::: Provided data

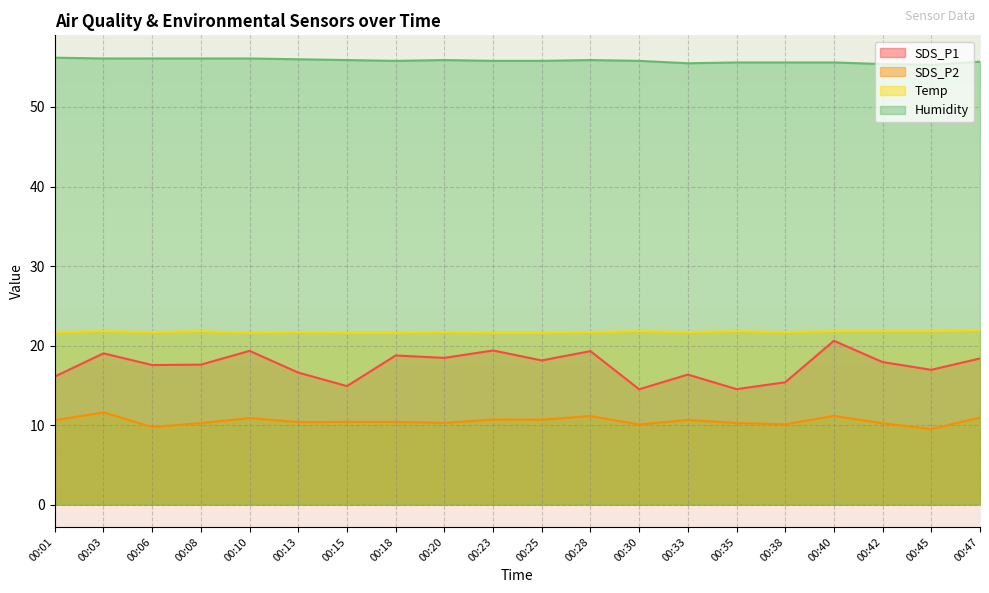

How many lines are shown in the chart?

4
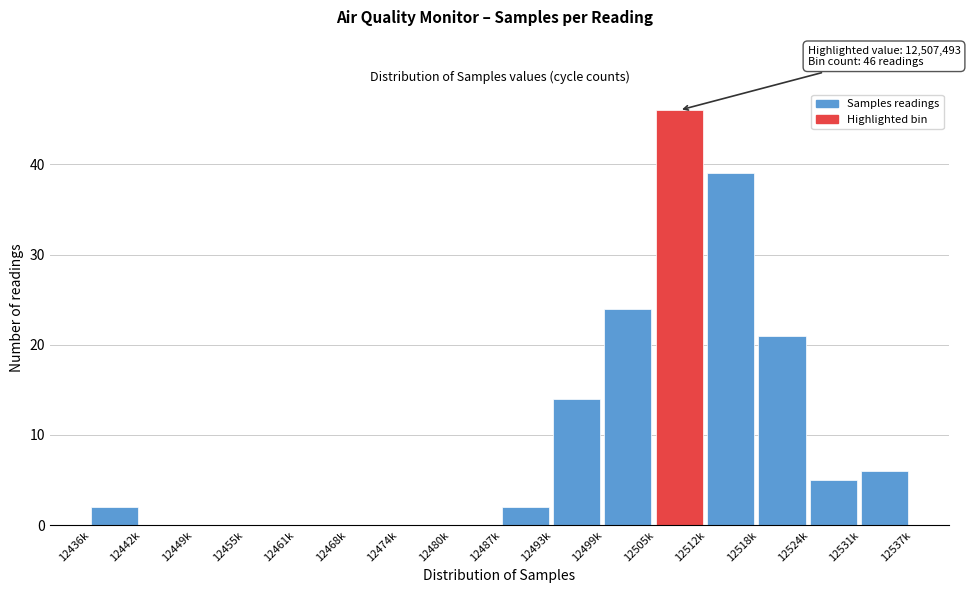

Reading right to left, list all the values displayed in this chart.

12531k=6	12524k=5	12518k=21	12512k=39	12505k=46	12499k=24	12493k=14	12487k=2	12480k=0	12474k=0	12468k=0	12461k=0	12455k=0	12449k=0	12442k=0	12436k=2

::::::

*Task brief*:
Please write out all of the items above again with "chart" swapped for "graph" wherever it occurs, changing nothing else. Leave out the pictures.

*Solution to the problem*:
How many lines are shown in the graph?

4

Reading right to left, list all the values displayed in this graph.

12531k=6	12524k=5	12518k=21	12512k=39	12505k=46	12499k=24	12493k=14	12487k=2	12480k=0	12474k=0	12468k=0	12461k=0	12455k=0	12449k=0	12442k=0	12436k=2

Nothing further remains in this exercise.